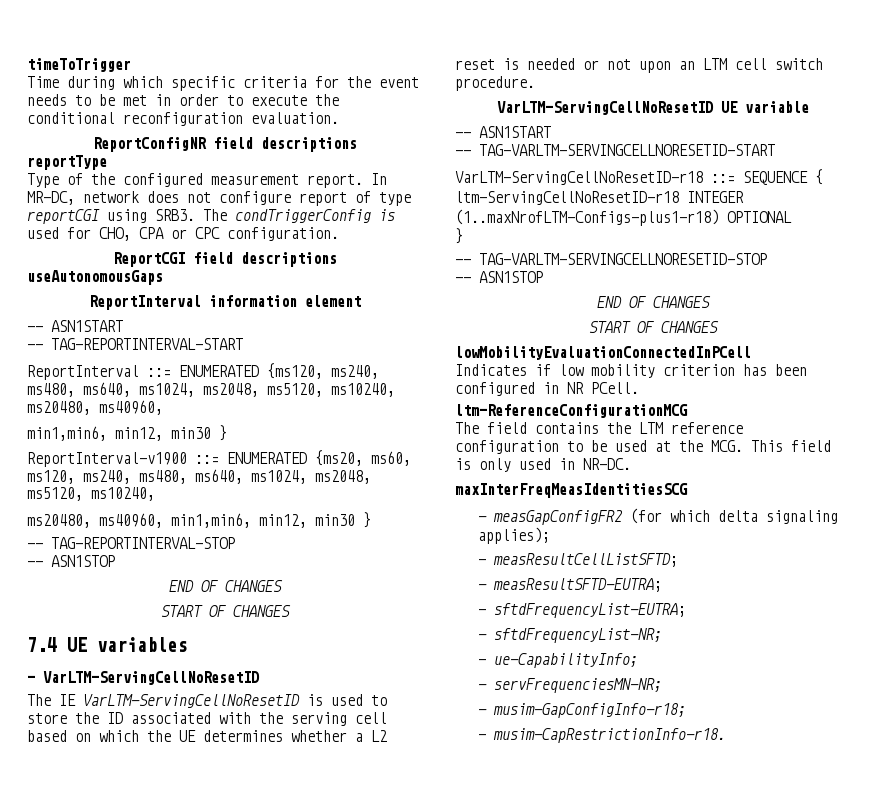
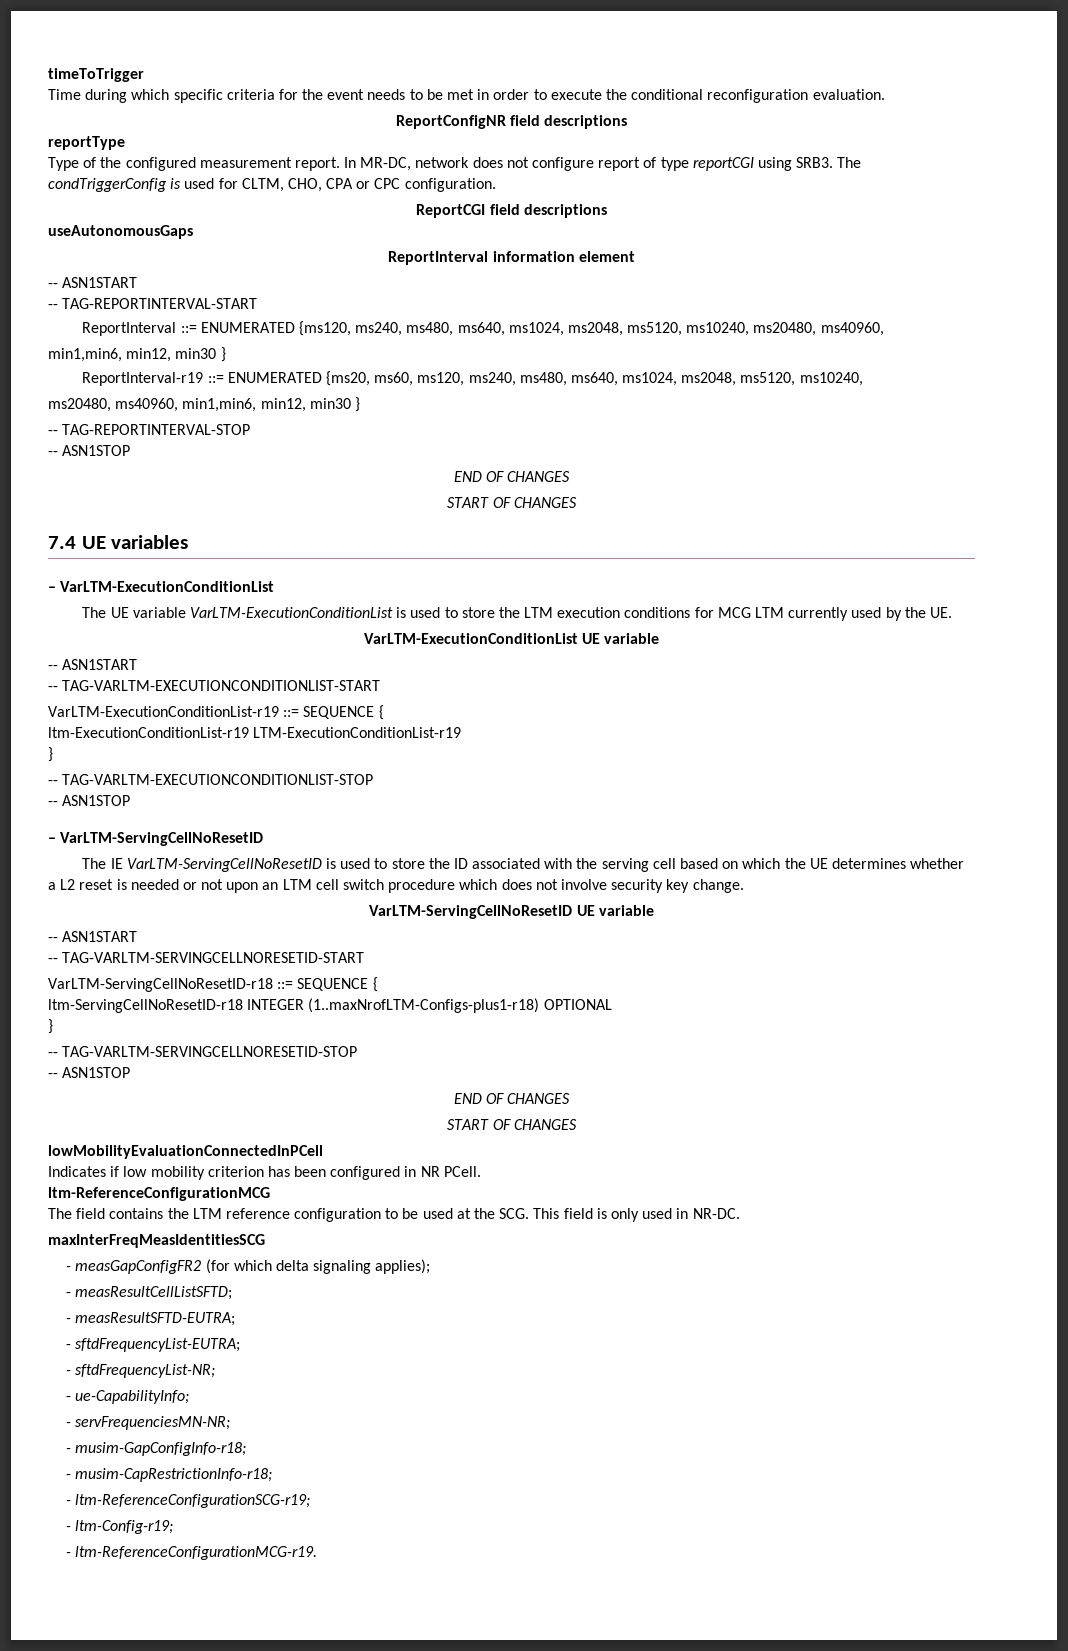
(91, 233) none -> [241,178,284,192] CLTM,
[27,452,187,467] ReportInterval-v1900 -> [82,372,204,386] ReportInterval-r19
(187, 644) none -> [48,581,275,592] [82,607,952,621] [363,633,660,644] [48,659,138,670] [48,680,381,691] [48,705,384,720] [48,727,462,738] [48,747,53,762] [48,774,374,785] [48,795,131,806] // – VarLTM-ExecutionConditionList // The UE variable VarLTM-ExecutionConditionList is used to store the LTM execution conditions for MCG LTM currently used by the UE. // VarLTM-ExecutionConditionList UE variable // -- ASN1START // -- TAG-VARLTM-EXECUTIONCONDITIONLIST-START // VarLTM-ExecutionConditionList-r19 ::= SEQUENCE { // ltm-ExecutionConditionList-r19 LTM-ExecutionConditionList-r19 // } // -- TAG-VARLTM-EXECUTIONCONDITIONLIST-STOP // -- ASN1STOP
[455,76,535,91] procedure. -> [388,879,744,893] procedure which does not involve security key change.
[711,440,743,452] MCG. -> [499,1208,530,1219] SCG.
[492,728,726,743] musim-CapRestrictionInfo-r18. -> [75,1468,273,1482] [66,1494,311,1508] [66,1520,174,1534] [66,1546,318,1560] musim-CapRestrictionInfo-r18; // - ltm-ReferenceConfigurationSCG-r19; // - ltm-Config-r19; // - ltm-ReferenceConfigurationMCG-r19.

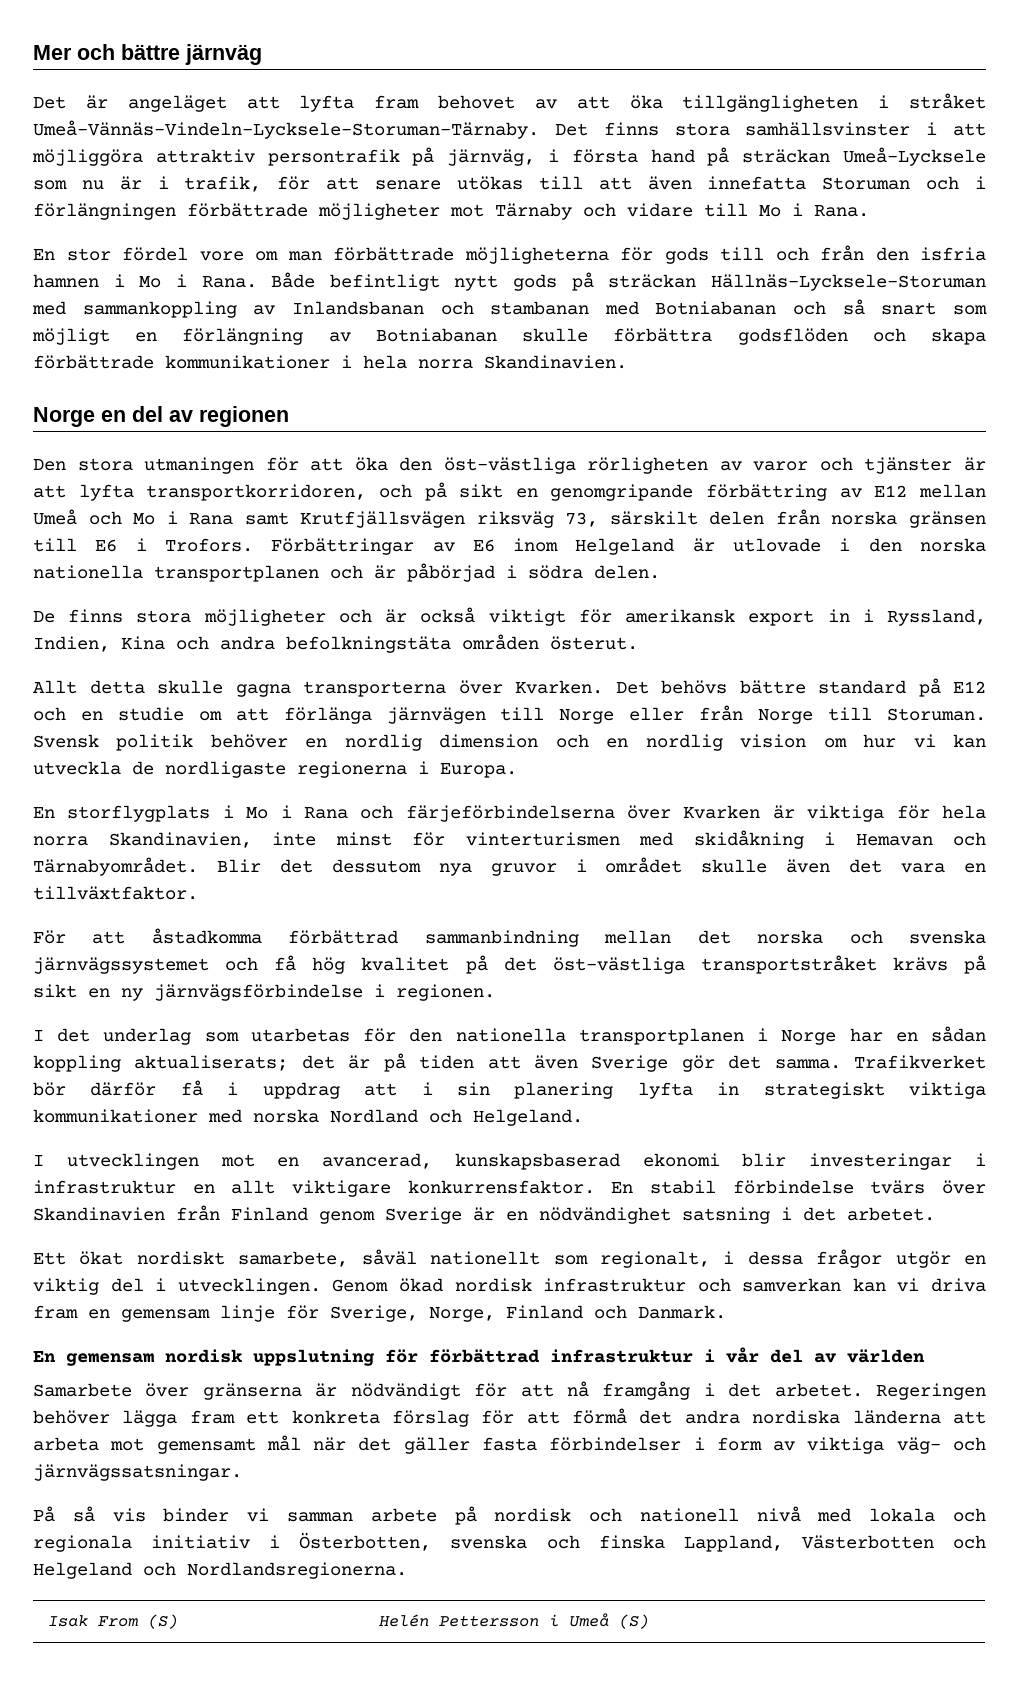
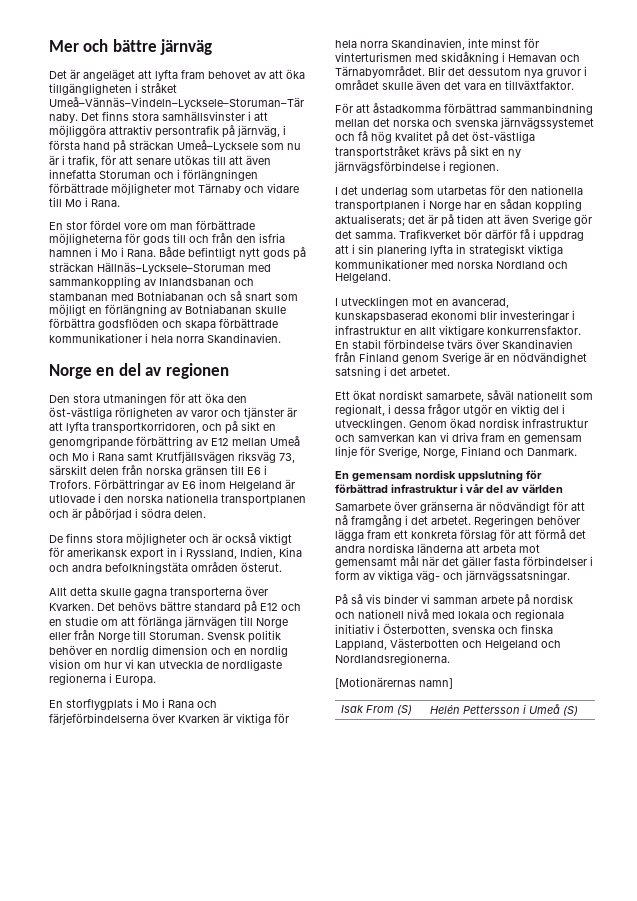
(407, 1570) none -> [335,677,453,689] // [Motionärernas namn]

★ ★ ★ ★ ★

# [What is needed]
Pull each line containing "none" from the records.

# [Result]
(91, 233) none -> [241,178,284,192] CLTM,
(187, 644) none -> [48,581,275,592] [82,607,952,621] [363,633,660,644] [48,659,138,670] [48,680,381,691] [48,705,384,720] [48,727,462,738] [48,747,53,762] [48,774,374,785] [48,795,131,806] // – VarLTM-ExecutionConditionList // The UE variable VarLTM-ExecutionConditionList is used to store the LTM execution conditions for MCG LTM currently used by the UE. // VarLTM-ExecutionConditionList UE variable // -- ASN1START // -- TAG-VARLTM-EXECUTIONCONDITIONLIST-START // VarLTM-ExecutionConditionList-r19 ::= SEQUENCE { // ltm-ExecutionConditionList-r19 LTM-ExecutionConditionList-r19 // } // -- TAG-VARLTM-EXECUTIONCONDITIONLIST-STOP // -- ASN1STOP
(407, 1570) none -> [335,677,453,689] // [Motionärernas namn]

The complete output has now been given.